Store employees who ask to see your receipt really do have to ask…just not for the reason you might think.
Though the practice has faded down in recent years, with many stores abandoning it altogether, we can all remember when certain big box stores featured “greeters” waiting to ask to see your receipt as you exited the store.
This can feel insulting, as though they’re treating you like a thief. It also seems to be a pointless waste of their time.
“I don’t steal,” you think. “But if I were going to steal something, I would destroy the packaging that set off the alarm and conceal the item, not parade past half the store’s employees with the packaged item sitting in my cart.” And you would be right. Somebody standing in the doorway reading your receipt for tissues, toothpaste, and a new throw pillow is not going to do anything to stop theft, except maybe send the message to would-be thieves that the employees are watching them.
But it is true that the employee is required to check, for reasons that have to do with them, not you. In most cases, the person tasked with checking receipts at the doorway of a store has the lowest level job in that store. They get paid the least, and get bossed around by everybody from the cashiers to the floor associates to the customer service managers who actually are their supervisors. While there is absolutely no reason for any store employee to raise their voice at you, block your path out of the store in any way, embarrass you, or treat you like you’re doing something wrong when you aren’t, the person needs to do something that constitutes “checking the receipt” in order to keep their job. And they are often being monitored by several other employees in the store.
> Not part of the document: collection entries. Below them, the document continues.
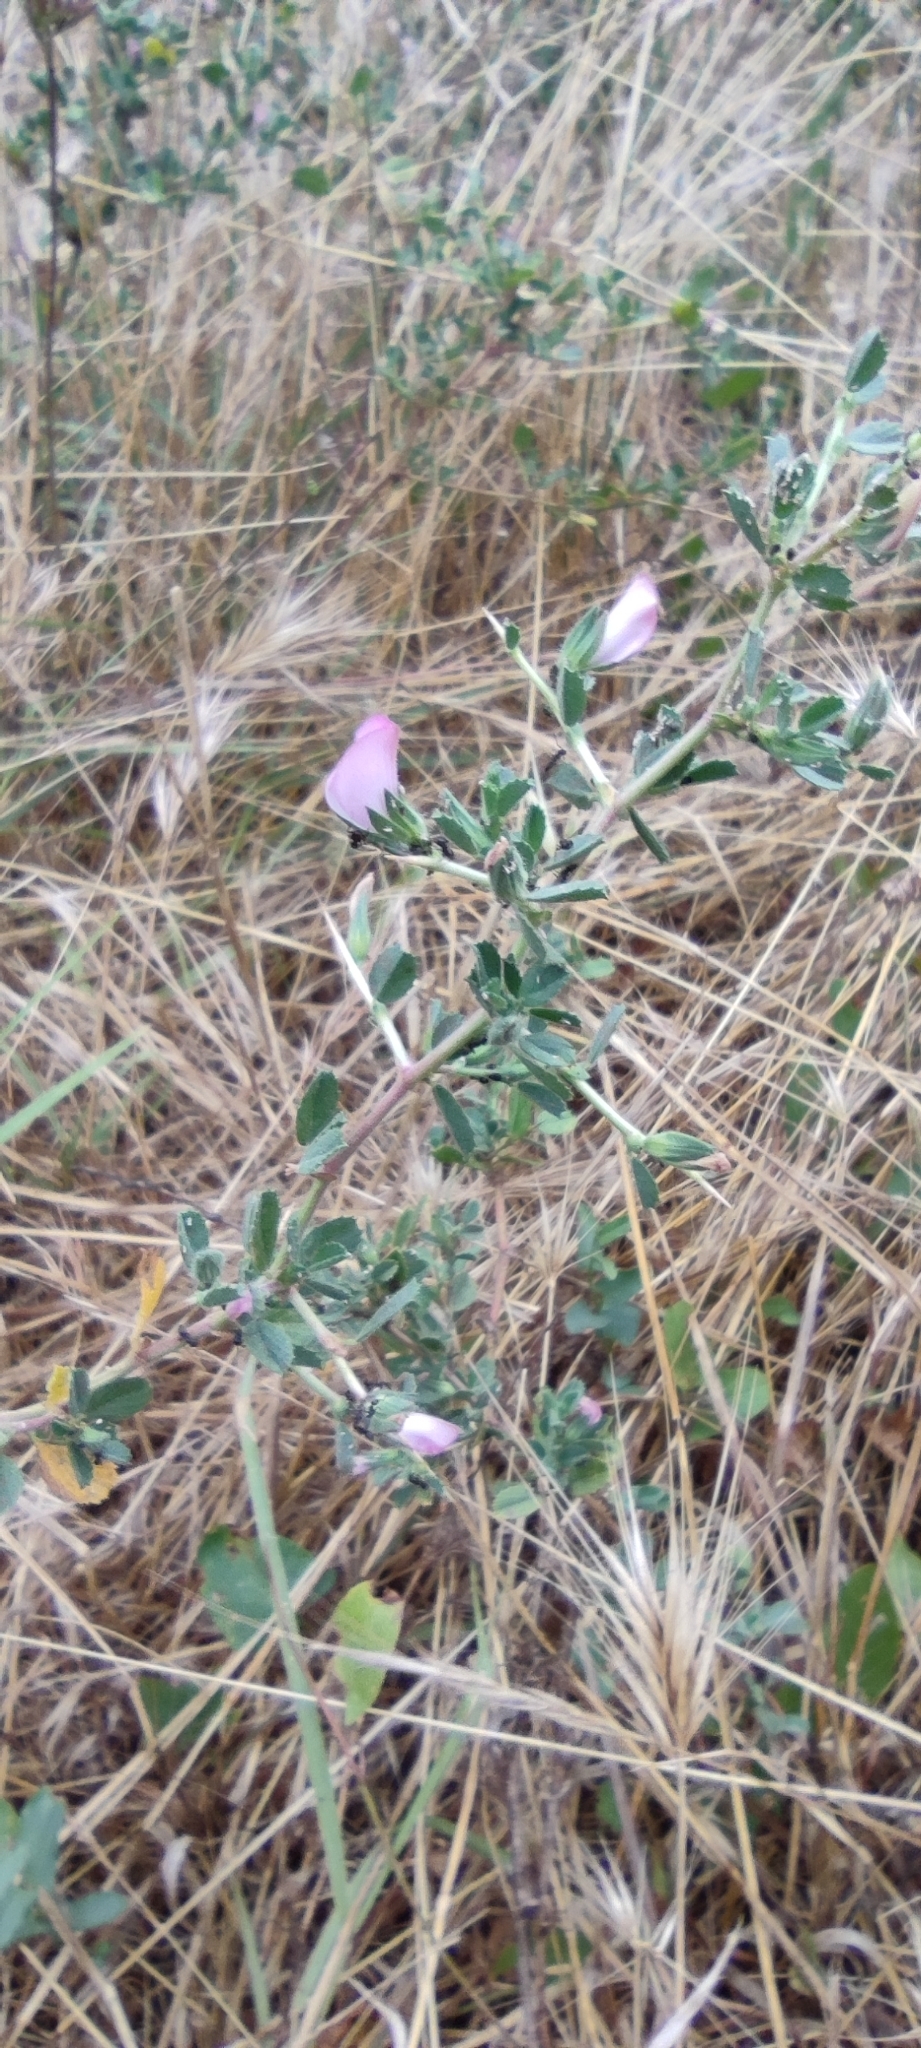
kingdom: Plantae
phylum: Tracheophyta
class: Magnoliopsida
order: Fabales
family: Fabaceae
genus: Ononis
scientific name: Ononis spinosa
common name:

Much of what we read, hear, or experience and think “that’s ridiculous,” actually is ridiculous. Healthy skepticism and critical thinking is a good thing, and is especially important at a time when believing wildly farfetched stories about serious issues backed up by nothing more than other people yelling …or posting..nonsense can be harmful to ourselves and others. But every once in a while, the absurd, silly, or useless turns out to have a legitimate reason behind it.